### HPC Project 5: Applying Patterns

The program in calcPI.c calculates an approximate value for PI. However, a single process (i.e., process 0) is doing all the work. This week's project is to use the patterns you have learned about so far to speedup this computation as much as you can, such that you can calculate PI to 17 digits of precision "quickly".

This is not an especially difficult task, so this is a one week project.

Once you have your parallel version of calcPI working, use it to find how many trapezoids and processes are needed to compute PI to 17 digits of precision "quickly".
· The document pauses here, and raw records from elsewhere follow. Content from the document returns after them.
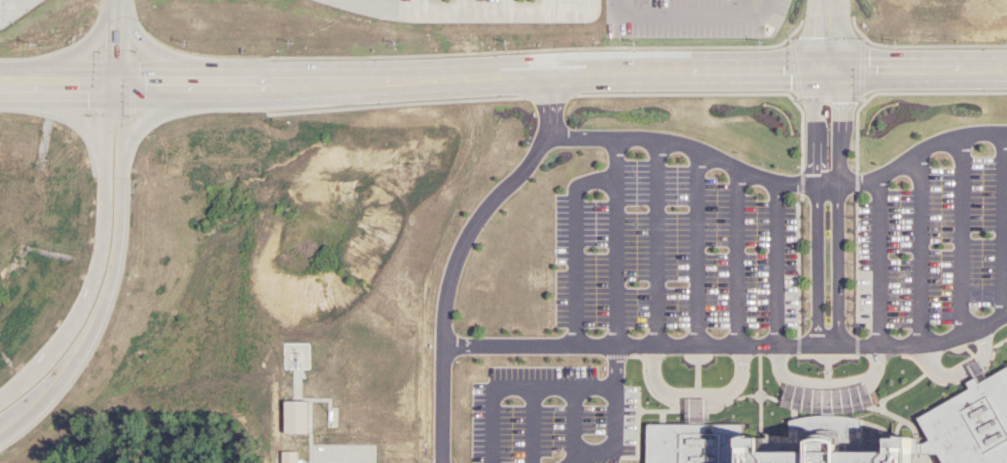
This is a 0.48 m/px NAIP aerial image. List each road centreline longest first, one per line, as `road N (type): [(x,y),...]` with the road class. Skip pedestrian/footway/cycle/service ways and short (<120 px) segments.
road 1 (tertiary): [(1006,70),(0,80)]
road 2 (motorway): [(0,442),(49,408),(116,320),(139,224),(131,79)]
road 3 (motorway): [(131,79),(108,278),(46,368),(0,401)]

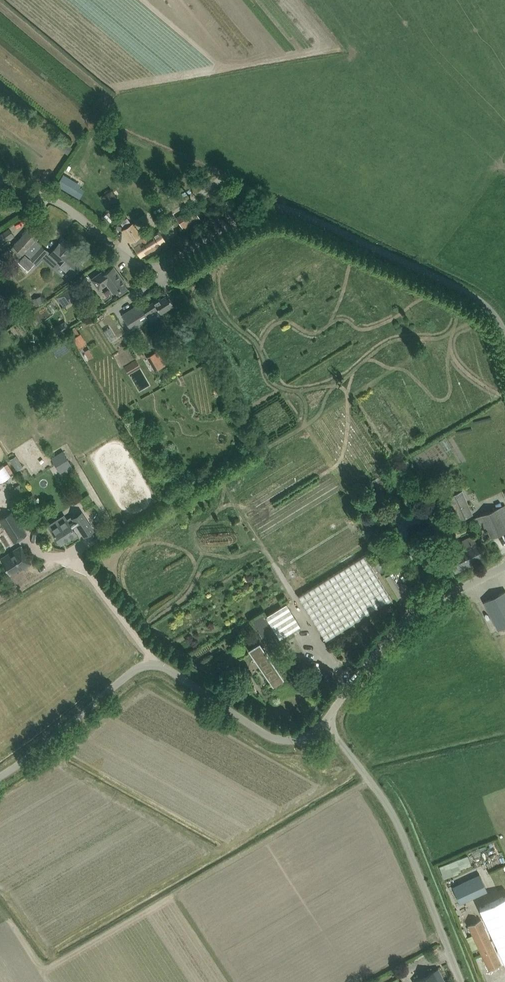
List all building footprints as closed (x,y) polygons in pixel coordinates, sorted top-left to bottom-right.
[(71,156),(76,149),(67,142),(62,149),(71,156)] [(60,179),(57,185),(79,199),(83,193),(60,179)] [(112,189),(102,196),(108,204),(118,198),(112,189)] [(193,207),(187,210),(196,224),(202,221),(193,207)] [(123,229),(131,241),(141,257),(165,241),(160,233),(159,230),(161,229),(162,230),(175,222),(171,215),(165,219),(166,220),(160,224),(155,226),(158,231),(148,237),(145,232),(140,235),(133,223),(123,229)] [(34,242),(38,238),(28,229),(10,249),(20,257),(25,252),(34,242)] [(9,239),(5,233),(0,236),(0,246),(9,239)] [(73,276),(76,272),(83,265),(74,257),(73,258),(69,255),(74,250),(64,240),(60,244),(59,243),(49,254),(73,276)] [(30,257),(39,247),(34,242),(25,252),(30,257)] [(39,247),(30,257),(37,263),(48,251),(41,245),(39,247)] [(25,254),(19,262),(28,270),(34,262),(25,254)] [(102,271),(94,277),(91,279),(99,289),(107,283),(114,293),(117,291),(119,296),(128,289),(125,285),(127,284),(113,266),(104,273),(102,271)] [(69,303),(82,294),(76,285),(63,294),(69,303)] [(174,304),(173,303),(167,294),(161,298),(160,297),(143,309),(140,304),(137,306),(135,304),(126,310),(127,312),(123,314),(128,323),(131,327),(147,317),(146,314),(158,307),(161,312),(174,304)] [(41,296),(33,299),(35,306),(43,303),(41,296)] [(69,327),(65,321),(57,326),(59,332),(60,332),(69,327)] [(107,333),(115,343),(126,334),(119,324),(107,333)] [(80,335),(74,339),(80,348),(86,344),(80,335)] [(161,355),(150,361),(156,371),(166,365),(161,355)] [(134,376),(145,369),(142,365),(132,373),(134,376)] [(136,379),(143,393),(153,388),(145,374),(136,379)] [(136,429),(131,432),(137,442),(142,439),(136,429)] [(63,450),(51,457),(57,468),(69,460),(63,450)] [(10,459),(17,470),(23,467),(16,455),(10,459)] [(377,489),(384,484),(379,476),(377,477),(372,480),(375,485),(377,489)] [(19,484),(8,492),(16,504),(27,496),(19,484)] [(473,515),(462,491),(447,497),(458,521),(473,515)] [(504,532),(504,505),(473,518),(476,525),(480,523),(482,528),(486,526),(491,538),(504,532)] [(65,515),(48,525),(55,536),(61,544),(76,534),(68,522),(73,519),(84,536),(93,530),(94,529),(82,510),(74,516),(73,514),(72,515),(67,518),(65,515)] [(15,539),(17,540),(27,534),(12,511),(0,520),(13,540),(15,539)] [(108,523),(103,515),(95,526),(100,534),(108,523)] [(484,557),(479,548),(473,536),(445,550),(451,562),(455,571),(484,557)] [(2,561),(5,566),(10,574),(23,566),(24,568),(31,563),(26,555),(21,546),(8,554),(9,557),(2,561)] [(365,555),(298,596),(326,640),(392,599),(365,555)] [(488,611),(491,617),(498,630),(504,626),(504,591),(484,602),(488,611)] [(301,625),(287,603),(266,616),(264,612),(251,619),(270,650),(282,643),(280,639),(301,625)] [(286,683),(260,641),(248,648),(275,690),(286,683)] [(504,865),(504,854),(496,857),(499,867),(504,865)] [(479,873),(452,886),(460,903),(487,890),(479,873)] [(482,920),(469,926),(489,969),(501,963),(482,920)] [(438,968),(413,981),(414,981),(445,981),(438,968)]
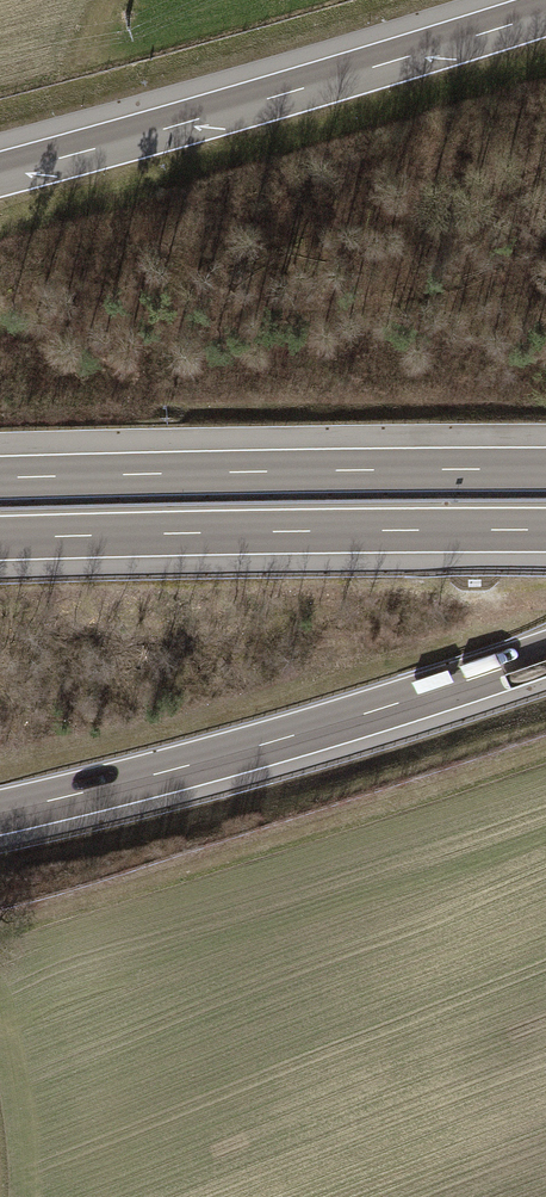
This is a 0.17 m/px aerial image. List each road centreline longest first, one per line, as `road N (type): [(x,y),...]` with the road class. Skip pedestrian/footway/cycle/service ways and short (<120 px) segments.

Then use your program to collect the timing data needed for the 3D chart described below. For these timing runs, you may use either the Ulab or the cluster.

#### Hand In

Hard copies of:

1. Your spreadsheet data and three 3D bar-charts -- one showing your timing data, one showing your program's speedup, and one showing its computational efficiency -- with the X-axis being 1, 2, 4, 8, 16, and 32 processes, the Z-axis being 100000, 1000000, 10000000, 100000000, 1000000000, and 10000000000 trapezoids; and the Y-axis being your program's run-times, speedups, and/or computational efficiencies for the corresponding X and Z values. As always, label your chart and its axes, and format your chart so that it displays well when printed on the Ulab printer.
2. A 1-2 page analysis of your program's behavior, exploring the relationship between the number of PEs and the number of trapezoids:
• Discuss your projections on how long it would take to calculate PI to 20 and 17 digits sequentially, and how fast you were able to compute the 17-digit value using parallelism.
• Discuss Intel's Parallel Advisor, what it revealed about the runtime behavior of calcPI, and how you used that information to parallelise the program.
• Discuss your program's run-times, speedups, and computational efficiences, and explain how your observations correspond to or disagree with Amdahl's and Gustafson's Laws.